Dispersion in two dimensional channels - the Fick-Jacobs approximation revisited.

We examine the dispersion of Brownian particles in a symmetric two dimensional channel, this classical problem has been widely studied in the literature using the so called Fick-Jacobs' approximation and its various improvements. Most studies rely on the reduction to an effective one dimensional diffusion equation, here we drive an explicit formula for the diffusion constant which avoids this reduction. Using this formula the effective diffusion constant can be evaluated numerically without resorting to Brownian simulations. In addition a perturbation theory can be developed in $\varepsilon = h_0/L$ where $h_0$ is the characteristic channel height and $L$ the period. This perturbation theory confirms the results of Kalinay and Percus (Phys. Rev.
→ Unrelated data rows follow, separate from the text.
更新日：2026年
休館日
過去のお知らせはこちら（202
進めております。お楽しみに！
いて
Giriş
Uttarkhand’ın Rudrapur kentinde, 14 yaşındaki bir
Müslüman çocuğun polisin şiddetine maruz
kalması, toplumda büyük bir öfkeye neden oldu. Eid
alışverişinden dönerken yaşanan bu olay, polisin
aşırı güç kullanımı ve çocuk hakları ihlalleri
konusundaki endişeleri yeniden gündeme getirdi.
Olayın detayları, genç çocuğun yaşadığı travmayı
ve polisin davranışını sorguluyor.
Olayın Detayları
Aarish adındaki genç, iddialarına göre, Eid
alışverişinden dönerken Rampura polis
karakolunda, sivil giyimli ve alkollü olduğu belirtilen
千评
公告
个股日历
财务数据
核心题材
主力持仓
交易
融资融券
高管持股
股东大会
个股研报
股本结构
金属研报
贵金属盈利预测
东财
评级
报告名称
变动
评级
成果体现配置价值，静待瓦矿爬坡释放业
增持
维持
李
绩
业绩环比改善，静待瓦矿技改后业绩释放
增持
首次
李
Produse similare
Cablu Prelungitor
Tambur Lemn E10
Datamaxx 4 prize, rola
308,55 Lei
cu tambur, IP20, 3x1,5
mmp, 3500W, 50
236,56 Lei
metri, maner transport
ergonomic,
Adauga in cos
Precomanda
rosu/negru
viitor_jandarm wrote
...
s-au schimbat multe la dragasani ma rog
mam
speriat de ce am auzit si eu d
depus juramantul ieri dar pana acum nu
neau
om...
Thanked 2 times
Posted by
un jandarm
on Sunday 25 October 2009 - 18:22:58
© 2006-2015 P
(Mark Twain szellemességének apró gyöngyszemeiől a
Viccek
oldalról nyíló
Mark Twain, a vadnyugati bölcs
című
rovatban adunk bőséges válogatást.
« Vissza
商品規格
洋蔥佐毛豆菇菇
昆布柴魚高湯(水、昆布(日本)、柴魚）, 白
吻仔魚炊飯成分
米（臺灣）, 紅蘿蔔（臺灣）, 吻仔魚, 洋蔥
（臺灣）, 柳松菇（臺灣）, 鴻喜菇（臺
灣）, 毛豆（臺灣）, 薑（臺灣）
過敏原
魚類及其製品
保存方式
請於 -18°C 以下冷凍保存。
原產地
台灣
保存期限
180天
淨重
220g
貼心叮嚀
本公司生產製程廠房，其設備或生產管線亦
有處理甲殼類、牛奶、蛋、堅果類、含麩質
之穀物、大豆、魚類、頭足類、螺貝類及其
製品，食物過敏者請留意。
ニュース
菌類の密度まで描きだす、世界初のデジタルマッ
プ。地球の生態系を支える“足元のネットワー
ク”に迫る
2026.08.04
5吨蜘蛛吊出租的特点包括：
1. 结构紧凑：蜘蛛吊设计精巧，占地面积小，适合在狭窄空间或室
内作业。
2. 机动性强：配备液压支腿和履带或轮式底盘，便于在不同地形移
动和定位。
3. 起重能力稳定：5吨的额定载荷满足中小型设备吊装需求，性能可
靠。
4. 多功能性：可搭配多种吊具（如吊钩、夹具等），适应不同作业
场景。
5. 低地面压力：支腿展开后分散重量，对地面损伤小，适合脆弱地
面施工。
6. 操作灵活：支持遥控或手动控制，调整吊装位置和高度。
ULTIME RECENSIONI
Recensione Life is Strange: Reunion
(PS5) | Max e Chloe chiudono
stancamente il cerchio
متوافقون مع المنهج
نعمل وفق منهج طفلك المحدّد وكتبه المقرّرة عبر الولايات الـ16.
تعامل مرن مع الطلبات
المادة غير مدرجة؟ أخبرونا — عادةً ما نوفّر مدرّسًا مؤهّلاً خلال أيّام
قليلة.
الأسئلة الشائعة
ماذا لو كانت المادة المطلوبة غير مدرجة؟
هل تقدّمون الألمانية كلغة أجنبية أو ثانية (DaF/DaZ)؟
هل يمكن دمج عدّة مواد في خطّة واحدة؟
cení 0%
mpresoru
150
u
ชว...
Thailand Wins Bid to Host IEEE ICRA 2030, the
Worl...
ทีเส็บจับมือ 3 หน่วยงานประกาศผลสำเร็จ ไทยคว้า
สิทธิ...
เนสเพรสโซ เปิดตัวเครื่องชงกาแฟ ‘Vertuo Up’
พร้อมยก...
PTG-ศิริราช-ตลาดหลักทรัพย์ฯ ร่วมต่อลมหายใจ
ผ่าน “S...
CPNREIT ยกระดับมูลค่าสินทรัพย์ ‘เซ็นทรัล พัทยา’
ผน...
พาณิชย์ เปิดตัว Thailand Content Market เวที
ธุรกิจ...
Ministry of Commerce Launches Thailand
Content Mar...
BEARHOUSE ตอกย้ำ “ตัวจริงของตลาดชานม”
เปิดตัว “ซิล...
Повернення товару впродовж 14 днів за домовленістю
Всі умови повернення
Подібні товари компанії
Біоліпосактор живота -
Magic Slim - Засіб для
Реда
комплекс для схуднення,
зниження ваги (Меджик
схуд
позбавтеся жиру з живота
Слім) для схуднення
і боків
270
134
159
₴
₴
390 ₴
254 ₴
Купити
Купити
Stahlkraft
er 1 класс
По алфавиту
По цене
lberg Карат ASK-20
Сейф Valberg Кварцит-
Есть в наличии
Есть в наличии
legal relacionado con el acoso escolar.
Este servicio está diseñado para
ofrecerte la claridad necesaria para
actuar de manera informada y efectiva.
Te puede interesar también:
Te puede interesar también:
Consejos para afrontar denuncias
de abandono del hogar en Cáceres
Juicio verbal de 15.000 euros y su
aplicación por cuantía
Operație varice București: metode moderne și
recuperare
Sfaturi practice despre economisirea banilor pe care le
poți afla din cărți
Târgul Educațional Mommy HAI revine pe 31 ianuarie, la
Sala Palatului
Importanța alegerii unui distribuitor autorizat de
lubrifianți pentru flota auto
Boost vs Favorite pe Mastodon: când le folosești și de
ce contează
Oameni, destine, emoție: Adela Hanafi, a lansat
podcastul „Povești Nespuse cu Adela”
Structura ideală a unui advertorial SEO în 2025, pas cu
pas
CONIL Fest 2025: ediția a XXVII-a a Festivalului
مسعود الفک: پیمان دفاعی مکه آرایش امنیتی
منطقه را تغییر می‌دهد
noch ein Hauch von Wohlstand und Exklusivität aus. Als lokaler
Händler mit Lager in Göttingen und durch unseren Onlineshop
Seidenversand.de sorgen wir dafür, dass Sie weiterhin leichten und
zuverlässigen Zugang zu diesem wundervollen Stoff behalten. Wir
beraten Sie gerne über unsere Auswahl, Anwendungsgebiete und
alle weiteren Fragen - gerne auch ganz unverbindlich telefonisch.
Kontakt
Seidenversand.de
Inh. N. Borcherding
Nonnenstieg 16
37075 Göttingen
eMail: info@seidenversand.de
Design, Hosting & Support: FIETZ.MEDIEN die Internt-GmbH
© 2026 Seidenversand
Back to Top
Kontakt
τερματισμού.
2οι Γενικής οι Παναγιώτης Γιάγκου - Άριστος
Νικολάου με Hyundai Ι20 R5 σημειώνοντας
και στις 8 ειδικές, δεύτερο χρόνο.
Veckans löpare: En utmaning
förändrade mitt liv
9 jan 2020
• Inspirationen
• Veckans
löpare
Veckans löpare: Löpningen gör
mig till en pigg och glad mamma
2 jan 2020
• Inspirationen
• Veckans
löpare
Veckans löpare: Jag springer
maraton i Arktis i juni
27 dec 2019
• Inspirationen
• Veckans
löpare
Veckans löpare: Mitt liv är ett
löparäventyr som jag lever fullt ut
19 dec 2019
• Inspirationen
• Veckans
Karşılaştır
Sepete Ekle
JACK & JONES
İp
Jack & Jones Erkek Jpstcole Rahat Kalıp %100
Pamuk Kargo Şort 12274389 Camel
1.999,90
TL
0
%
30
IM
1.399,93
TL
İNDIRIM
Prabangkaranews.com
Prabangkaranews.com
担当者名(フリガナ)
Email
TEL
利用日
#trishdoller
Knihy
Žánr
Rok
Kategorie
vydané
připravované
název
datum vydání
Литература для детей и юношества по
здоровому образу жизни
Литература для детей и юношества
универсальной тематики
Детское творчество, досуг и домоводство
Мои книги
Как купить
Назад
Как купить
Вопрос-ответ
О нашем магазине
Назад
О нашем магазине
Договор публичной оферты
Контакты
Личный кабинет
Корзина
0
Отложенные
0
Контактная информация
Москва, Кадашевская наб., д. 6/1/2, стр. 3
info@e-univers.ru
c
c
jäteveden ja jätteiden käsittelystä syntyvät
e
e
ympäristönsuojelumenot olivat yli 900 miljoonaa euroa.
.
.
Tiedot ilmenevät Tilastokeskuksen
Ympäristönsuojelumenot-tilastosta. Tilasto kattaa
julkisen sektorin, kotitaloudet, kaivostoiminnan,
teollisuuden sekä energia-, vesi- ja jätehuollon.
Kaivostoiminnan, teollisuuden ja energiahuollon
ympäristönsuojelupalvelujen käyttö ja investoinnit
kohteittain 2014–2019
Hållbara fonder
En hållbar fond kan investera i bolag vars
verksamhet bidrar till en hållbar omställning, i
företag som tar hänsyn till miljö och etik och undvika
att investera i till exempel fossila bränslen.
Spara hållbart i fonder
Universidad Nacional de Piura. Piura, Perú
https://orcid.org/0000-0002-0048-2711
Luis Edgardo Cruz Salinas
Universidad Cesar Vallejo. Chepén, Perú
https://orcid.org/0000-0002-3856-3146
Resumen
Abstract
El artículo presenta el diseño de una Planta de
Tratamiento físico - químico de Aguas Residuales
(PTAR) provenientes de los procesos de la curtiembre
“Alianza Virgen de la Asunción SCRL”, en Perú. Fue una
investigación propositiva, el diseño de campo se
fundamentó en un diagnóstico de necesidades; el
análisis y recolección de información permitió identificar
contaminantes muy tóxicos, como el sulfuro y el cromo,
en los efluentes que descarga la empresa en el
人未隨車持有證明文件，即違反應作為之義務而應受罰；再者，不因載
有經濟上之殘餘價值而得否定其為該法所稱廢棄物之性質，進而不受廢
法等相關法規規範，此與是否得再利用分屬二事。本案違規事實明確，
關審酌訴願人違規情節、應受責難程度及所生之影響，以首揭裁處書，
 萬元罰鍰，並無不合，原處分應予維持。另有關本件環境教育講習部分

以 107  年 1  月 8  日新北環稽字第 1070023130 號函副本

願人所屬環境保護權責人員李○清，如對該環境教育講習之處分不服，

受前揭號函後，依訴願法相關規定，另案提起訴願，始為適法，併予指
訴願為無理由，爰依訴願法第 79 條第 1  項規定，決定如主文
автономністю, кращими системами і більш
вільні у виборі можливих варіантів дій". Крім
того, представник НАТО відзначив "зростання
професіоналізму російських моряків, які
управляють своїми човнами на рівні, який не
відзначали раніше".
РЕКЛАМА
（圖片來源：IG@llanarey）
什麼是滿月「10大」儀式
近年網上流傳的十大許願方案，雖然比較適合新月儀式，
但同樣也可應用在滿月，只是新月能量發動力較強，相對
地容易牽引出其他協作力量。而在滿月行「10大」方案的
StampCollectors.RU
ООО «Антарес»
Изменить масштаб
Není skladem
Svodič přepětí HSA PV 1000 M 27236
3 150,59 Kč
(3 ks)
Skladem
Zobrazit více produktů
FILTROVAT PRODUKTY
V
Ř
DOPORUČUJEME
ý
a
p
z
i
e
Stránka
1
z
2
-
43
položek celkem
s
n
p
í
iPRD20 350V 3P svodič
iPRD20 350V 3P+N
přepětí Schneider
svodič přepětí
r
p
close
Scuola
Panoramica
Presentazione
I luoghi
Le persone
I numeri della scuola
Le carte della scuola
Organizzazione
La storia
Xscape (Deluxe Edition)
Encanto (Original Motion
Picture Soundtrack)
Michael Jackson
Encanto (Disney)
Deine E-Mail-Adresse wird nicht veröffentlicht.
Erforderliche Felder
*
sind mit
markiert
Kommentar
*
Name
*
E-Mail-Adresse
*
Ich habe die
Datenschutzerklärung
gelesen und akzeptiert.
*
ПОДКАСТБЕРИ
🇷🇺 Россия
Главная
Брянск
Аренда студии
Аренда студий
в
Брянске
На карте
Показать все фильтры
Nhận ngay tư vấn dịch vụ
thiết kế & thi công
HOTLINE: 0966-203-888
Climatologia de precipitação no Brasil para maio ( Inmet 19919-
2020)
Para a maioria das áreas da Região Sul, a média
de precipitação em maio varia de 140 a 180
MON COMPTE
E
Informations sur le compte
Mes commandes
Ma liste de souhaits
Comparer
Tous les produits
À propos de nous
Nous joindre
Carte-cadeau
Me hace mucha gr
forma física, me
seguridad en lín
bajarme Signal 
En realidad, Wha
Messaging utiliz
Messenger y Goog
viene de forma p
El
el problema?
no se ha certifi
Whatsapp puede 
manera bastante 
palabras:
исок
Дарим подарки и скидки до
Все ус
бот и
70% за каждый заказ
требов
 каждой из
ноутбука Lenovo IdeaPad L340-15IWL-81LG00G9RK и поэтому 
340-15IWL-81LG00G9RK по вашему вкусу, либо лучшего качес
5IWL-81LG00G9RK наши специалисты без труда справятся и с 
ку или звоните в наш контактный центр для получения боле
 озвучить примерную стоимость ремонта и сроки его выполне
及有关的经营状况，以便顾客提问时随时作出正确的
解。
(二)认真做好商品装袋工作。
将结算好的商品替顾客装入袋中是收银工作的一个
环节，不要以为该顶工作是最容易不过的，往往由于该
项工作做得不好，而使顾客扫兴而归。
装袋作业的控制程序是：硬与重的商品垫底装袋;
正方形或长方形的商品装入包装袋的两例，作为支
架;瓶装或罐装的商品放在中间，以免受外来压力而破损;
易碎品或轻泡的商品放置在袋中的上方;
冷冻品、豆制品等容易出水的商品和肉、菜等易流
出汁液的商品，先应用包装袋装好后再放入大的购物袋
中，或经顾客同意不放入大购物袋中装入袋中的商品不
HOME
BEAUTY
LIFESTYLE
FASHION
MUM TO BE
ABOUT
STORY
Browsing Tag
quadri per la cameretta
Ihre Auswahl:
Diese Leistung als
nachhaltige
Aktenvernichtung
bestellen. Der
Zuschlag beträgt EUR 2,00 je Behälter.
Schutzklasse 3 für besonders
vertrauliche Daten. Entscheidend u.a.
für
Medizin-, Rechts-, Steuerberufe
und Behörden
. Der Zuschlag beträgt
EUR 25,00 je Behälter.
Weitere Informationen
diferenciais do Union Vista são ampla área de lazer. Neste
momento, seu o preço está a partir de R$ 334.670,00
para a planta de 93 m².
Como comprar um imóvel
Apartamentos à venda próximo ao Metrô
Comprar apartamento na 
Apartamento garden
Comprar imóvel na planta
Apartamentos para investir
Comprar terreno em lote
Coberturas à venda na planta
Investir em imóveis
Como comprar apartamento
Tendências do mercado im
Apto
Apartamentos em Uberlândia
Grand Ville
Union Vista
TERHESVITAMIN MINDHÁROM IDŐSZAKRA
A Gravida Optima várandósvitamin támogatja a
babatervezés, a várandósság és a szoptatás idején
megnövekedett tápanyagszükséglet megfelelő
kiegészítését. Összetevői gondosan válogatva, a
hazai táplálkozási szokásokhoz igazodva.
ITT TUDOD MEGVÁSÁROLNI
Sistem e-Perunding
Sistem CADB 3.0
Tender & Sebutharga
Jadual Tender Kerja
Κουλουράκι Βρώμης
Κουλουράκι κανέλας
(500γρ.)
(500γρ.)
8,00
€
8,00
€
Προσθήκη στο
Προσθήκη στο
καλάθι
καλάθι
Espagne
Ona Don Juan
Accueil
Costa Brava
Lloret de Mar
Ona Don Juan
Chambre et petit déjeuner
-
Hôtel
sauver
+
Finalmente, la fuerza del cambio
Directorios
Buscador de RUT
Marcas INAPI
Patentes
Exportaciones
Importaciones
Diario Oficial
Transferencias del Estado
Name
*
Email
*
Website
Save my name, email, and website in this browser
E 74, 041203 (2006)), based on the reduction, to one dimensional diffusion are exact at least to ${\cal O}(\varepsilon^6)$. Furthermore, we show how the Kalinay and Percus pseudo-linear approximation can be straightforwardly recovered. The approach proposed here can also be exploited to yield exact results an appropriate limit $\varepsilon \to \infty$, we show that here the diffusion constant remains finite and show how the result can be obtained with a simple physical argument. Moreover we show that the correction to the effective diffusion constant is of order $1/\varepsilon$ and remarkably has a some universal characteristics. Numerically we compare the analytical results obtained with exact numerical calculations for a number of interesting channel geometries.